ASHBURN — The consensus heading into the NFL draft was that there was no consensus. In a year without a sure-fire quarterback prospect and a dearth of elite-level talent elsewhere, on offense and defense, analysts seemed to agree that Thursday night would kick off one of the least predictable drafts of all time.
The night didn’t start that way. But boy, did things take a turn fast.
Leave it to Washington to get in on the fun.
The Commanders selected Penn State wide receiver Jahan Dotson after trading down to No. 16. Before taking Dotson, a 5-foot-11 speed threat, Washington sent the 11th pick to the New Orleans Saints in exchange for picks No. 16, No. 98 (third round) and No. 120 (fourth round). The deal helped Washington net additional selections as the Burgundy and Gold had only six picks entering the three-day event.
The Washington-New Orleans swap was part of a wild few hours that featured nine trades — including two blockbuster deals in which Tennessee sent wideout A.J. Brown to Philadelphia, while Baltimore dealt Marquise “Hollywood” Brown to the Arizona Cardinals.
This year’s draft began with five defenders taken with the first five picks — for the first time since 1991 — but the first round ultimately became about wide receivers.
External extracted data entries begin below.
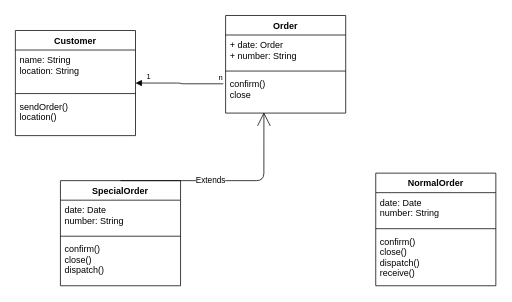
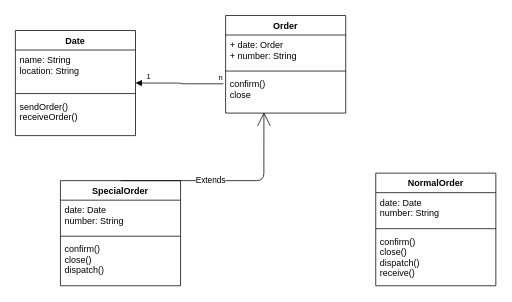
  <mxCell id="0" />
  <mxCell id="1" parent="0" />
  <mxCell id="2" value="Order" style="swimlane;fontStyle=1;align=center;verticalAlign=top;childLayout=stackLayout;horizontal=1;startSize=26;horizontalStack=0;resizeParent=1;resizeParentMax=0;resizeLast=0;collapsible=1;marginBottom=0;" parent="1" vertex="1"><mxGeometry x="300" y="20" width="160" height="130" as="geometry" /></mxCell>
  <mxCell id="3" value="+ date: Order&#10;+ number: String&#10;" style="text;strokeColor=none;fillColor=none;align=left;verticalAlign=top;spacingLeft=4;spacingRight=4;overflow=hidden;rotatable=0;points=[[0,0.5],[1,0.5]];portConstraint=eastwest;" parent="2" vertex="1"><mxGeometry y="26" width="160" height="44" as="geometry" /></mxCell>
  <mxCell id="4" value="" style="line;strokeWidth=1;fillColor=none;align=left;verticalAlign=middle;spacingTop=-1;spacingLeft=3;spacingRight=3;rotatable=0;labelPosition=right;points=[];portConstraint=eastwest;" parent="2" vertex="1"><mxGeometry y="70" width="160" height="8" as="geometry" /></mxCell>
  <mxCell id="5" value="confirm()&#10;close&#10;" style="text;strokeColor=none;fillColor=none;align=left;verticalAlign=top;spacingLeft=4;spacingRight=4;overflow=hidden;rotatable=0;points=[[0,0.5],[1,0.5]];portConstraint=eastwest;" parent="2" vertex="1"><mxGeometry y="78" width="160" height="52" as="geometry" /></mxCell>
  <mxCell id="6" value="SpecialOrder" style="swimlane;fontStyle=1;align=center;verticalAlign=top;childLayout=stackLayout;horizontal=1;startSize=26;horizontalStack=0;resizeParent=1;resizeParentMax=0;resizeLast=0;collapsible=1;marginBottom=0;" parent="1" vertex="1"><mxGeometry x="80" y="240" width="160" height="140" as="geometry" /></mxCell>
  <mxCell id="7" value="date: Date&#10;number: String&#10;&#10;" style="text;strokeColor=none;fillColor=none;align=left;verticalAlign=top;spacingLeft=4;spacingRight=4;overflow=hidden;rotatable=0;points=[[0,0.5],[1,0.5]];portConstraint=eastwest;" parent="6" vertex="1"><mxGeometry y="26" width="160" height="44" as="geometry" /></mxCell>
  <mxCell id="8" value="" style="line;strokeWidth=1;fillColor=none;align=left;verticalAlign=middle;spacingTop=-1;spacingLeft=3;spacingRight=3;rotatable=0;labelPosition=right;points=[];portConstraint=eastwest;" parent="6" vertex="1"><mxGeometry y="70" width="160" height="8" as="geometry" /></mxCell>
  <mxCell id="9" value="confirm()&#10;close()&#10;dispatch()&#10;" style="text;strokeColor=none;fillColor=none;align=left;verticalAlign=top;spacingLeft=4;spacingRight=4;overflow=hidden;rotatable=0;points=[[0,0.5],[1,0.5]];portConstraint=eastwest;" parent="6" vertex="1"><mxGeometry y="78" width="160" height="62" as="geometry" /></mxCell>
- <mxCell id="10" value="Customer" style="swimlane;fontStyle=1;align=center;verticalAlign=top;childLayout=stackLayout;horizontal=1;startSize=26;horizontalStack=0;resizeParent=1;resizeParentMax=0;resizeLast=0;collapsible=1;marginBottom=0;" parent="1" vertex="1"><mxGeometry x="20" y="40" width="160" height="140" as="geometry" /></mxCell>
+ <mxCell id="10" value="Date" style="swimlane;fontStyle=1;align=center;verticalAlign=top;childLayout=stackLayout;horizontal=1;startSize=26;horizontalStack=0;resizeParent=1;resizeParentMax=0;resizeLast=0;collapsible=1;marginBottom=0;" parent="1" vertex="1"><mxGeometry x="20" y="40" width="160" height="140" as="geometry" /></mxCell>
  <mxCell id="11" value="name: String&#10;location: String&#10;&#10;" style="text;strokeColor=none;fillColor=none;align=left;verticalAlign=top;spacingLeft=4;spacingRight=4;overflow=hidden;rotatable=0;points=[[0,0.5],[1,0.5]];portConstraint=eastwest;" parent="10" vertex="1"><mxGeometry y="26" width="160" height="54" as="geometry" /></mxCell>
  <mxCell id="12" value="" style="line;strokeWidth=1;fillColor=none;align=left;verticalAlign=middle;spacingTop=-1;spacingLeft=3;spacingRight=3;rotatable=0;labelPosition=right;points=[];portConstraint=eastwest;" parent="10" vertex="1"><mxGeometry y="80" width="160" height="8" as="geometry" /></mxCell>
- <mxCell id="13" value="sendOrder()&#10;location()&#10;" style="text;strokeColor=none;fillColor=none;align=left;verticalAlign=top;spacingLeft=4;spacingRight=4;overflow=hidden;rotatable=0;points=[[0,0.5],[1,0.5]];portConstraint=eastwest;" parent="10" vertex="1"><mxGeometry y="88" width="160" height="52" as="geometry" /></mxCell>
+ <mxCell id="13" value="sendOrder()&#10;receiveOrder()&#10;" style="text;strokeColor=none;fillColor=none;align=left;verticalAlign=top;spacingLeft=4;spacingRight=4;overflow=hidden;rotatable=0;points=[[0,0.5],[1,0.5]];portConstraint=eastwest;" parent="10" vertex="1"><mxGeometry y="88" width="160" height="52" as="geometry" /></mxCell>
  <mxCell id="14" value="Extends" style="endArrow=open;endSize=16;endFill=0;html=1;entryX=0.319;entryY=0.981;entryDx=0;entryDy=0;exitX=0.5;exitY=0;exitDx=0;exitDy=0;entryPerimeter=0;" parent="1" source="6" target="5" edge="1"><mxGeometry x="-0.149" width="160" relative="1" as="geometry"><mxPoint x="170" y="230" as="sourcePoint" /><mxPoint x="330" y="230" as="targetPoint" /><Array as="points"><mxPoint x="351" y="240" /></Array><mxPoint as="offset" /></mxGeometry></mxCell>
  <mxCell id="15" value="NormalOrder" style="swimlane;fontStyle=1;align=center;verticalAlign=top;childLayout=stackLayout;horizontal=1;startSize=26;horizontalStack=0;resizeParent=1;resizeParentMax=0;resizeLast=0;collapsible=1;marginBottom=0;" parent="1" vertex="1"><mxGeometry x="500" y="230" width="160" height="150" as="geometry" /></mxCell>
  <mxCell id="16" value="date: Date&#10;number: String&#10;" style="text;strokeColor=none;fillColor=none;align=left;verticalAlign=top;spacingLeft=4;spacingRight=4;overflow=hidden;rotatable=0;points=[[0,0.5],[1,0.5]];portConstraint=eastwest;" parent="15" vertex="1"><mxGeometry y="26" width="160" height="44" as="geometry" /></mxCell>
  <mxCell id="17" value="" style="line;strokeWidth=1;fillColor=none;align=left;verticalAlign=middle;spacingTop=-1;spacingLeft=3;spacingRight=3;rotatable=0;labelPosition=right;points=[];portConstraint=eastwest;" parent="15" vertex="1"><mxGeometry y="70" width="160" height="8" as="geometry" /></mxCell>
  <mxCell id="18" value="confirm()&#10;close()&#10;dispatch()&#10;receive()&#10;" style="text;strokeColor=none;fillColor=none;align=left;verticalAlign=top;spacingLeft=4;spacingRight=4;overflow=hidden;rotatable=0;points=[[0,0.5],[1,0.5]];portConstraint=eastwest;" parent="15" vertex="1"><mxGeometry y="78" width="160" height="72" as="geometry" /></mxCell>
  <mxCell id="19" value="" style="endArrow=block;endFill=1;html=1;edgeStyle=orthogonalEdgeStyle;align=left;verticalAlign=top;exitX=-0.019;exitY=0.25;exitDx=0;exitDy=0;exitPerimeter=0;entryX=1;entryY=0.5;entryDx=0;entryDy=0;" parent="1" source="5" target="10" edge="1"><mxGeometry x="1" y="314" relative="1" as="geometry"><mxPoint x="220" y="130" as="sourcePoint" /><mxPoint x="190" y="60" as="targetPoint" /><mxPoint x="-190" y="-64" as="offset" /></mxGeometry></mxCell>
  <mxCell id="20" value="n" style="resizable=0;html=1;align=left;verticalAlign=bottom;labelBackgroundColor=#ffffff;fontSize=10;" parent="19" connectable="0" vertex="1"><mxGeometry x="-1" relative="1" as="geometry"><mxPoint x="-7.96" y="-1" as="offset" /></mxGeometry></mxCell>
  <mxCell id="21" value="1" style="resizable=0;html=1;align=left;verticalAlign=bottom;labelBackgroundColor=#ffffff;fontSize=10;fillColor=#ffe6cc;" parent="1" connectable="0" vertex="1"><mxGeometry x="230" y="120" as="geometry"><mxPoint x="-36.96" y="-11" as="offset" /></mxGeometry></mxCell>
Dotson was one of six wideouts taken in the first 20 picks, starting with the Atlanta Falcons’ selection of USC’s Drake London at No. 8.
London was perhaps the target most associated with Washington over the predraft process, with the Commanders scouting the 6-foot-4 wideout at USC’s Pro Day and inviting him for an official top 30 visit to the team’s headquarters.
Yet, the Falcons took London and the Jets soon grabbed Ohio State’s Garrett Wilson at No. 10. With the two suddenly gone, Washington chose to move back to recoup more assets. Adding to the drama, the Saints — widely thought to need a quarterback — passed on a signal-caller and moved up for Ohio State wideout Chris Olave.
The trades kept coming after Washington’s deal. The Lions moved the way up from No. 32 to No. 12 in order to grab Alabama’s Jameson Williams — arguably the draft’s most explosive wideout despite coming off a torn ACL. The Eagles made two deals, first sending four picks (15, 124, 162 and 166) to the Texans so they could Georgia defensive tackle Jordan Davis. Then, the Eagles sent No. 18 and No. 101 to the Titans for A.J. Brown — giving the 2019 second-rounder a new four-year, $100 million contract as part of the trade.
In between, the Ravens pulled off a stunner by shipping receiver Marquise “Hollywood” Brown to the Cardinals. The duo became the latest star receivers to be dealt with this offseason. Weeks earlier, Pro Bowlers Tyreek Hill and Davante Adams were dealt to the Miami Dolphins and Las Vegas Raiders, respectively, as their former teams (Kansas City and Green Bay) opted not to give them new contracts.
The Commanders also have to make a decision with Terry McLaurin, whose contract is set to expire after next season. But the team’s selection of Dotson likely bares no impact on those potential negotiations as Washington was already in the market to add another weapon for quarterback Carson Wentz. Coach Ron Rivera had spoken openly about the team’s desire to draft a playmaker in light of acquiring Wentz last month.
At No. 16, Dotson went earlier than expected. But over his four years at Penn State, the 22-year-old was a productive player. This past fall, Dotson caught a career-high 91 receptions for 1,182 yards and 12 touchdowns. According to the NFL Network, Doston excels with his smooth route running and has the ability to shift in the air to haul in catches.
Dotson is Washington’s first receiver to be taken in the first round since Josh Doctson in 2016. Coincidentally, the team also traded back to grab Doctson — one of the team’s more prolific misses in recent history.
But Dotson has the ability to play inside and out, which likely appealed to the Commanders. He’s projected to play alongside McLaurin and Curtis Samuel, the latter of whom missed most of the 2021 season with nagging injuries.
“I hadn’t heard anything, so it was kind of a surprise to me,” Dotson said.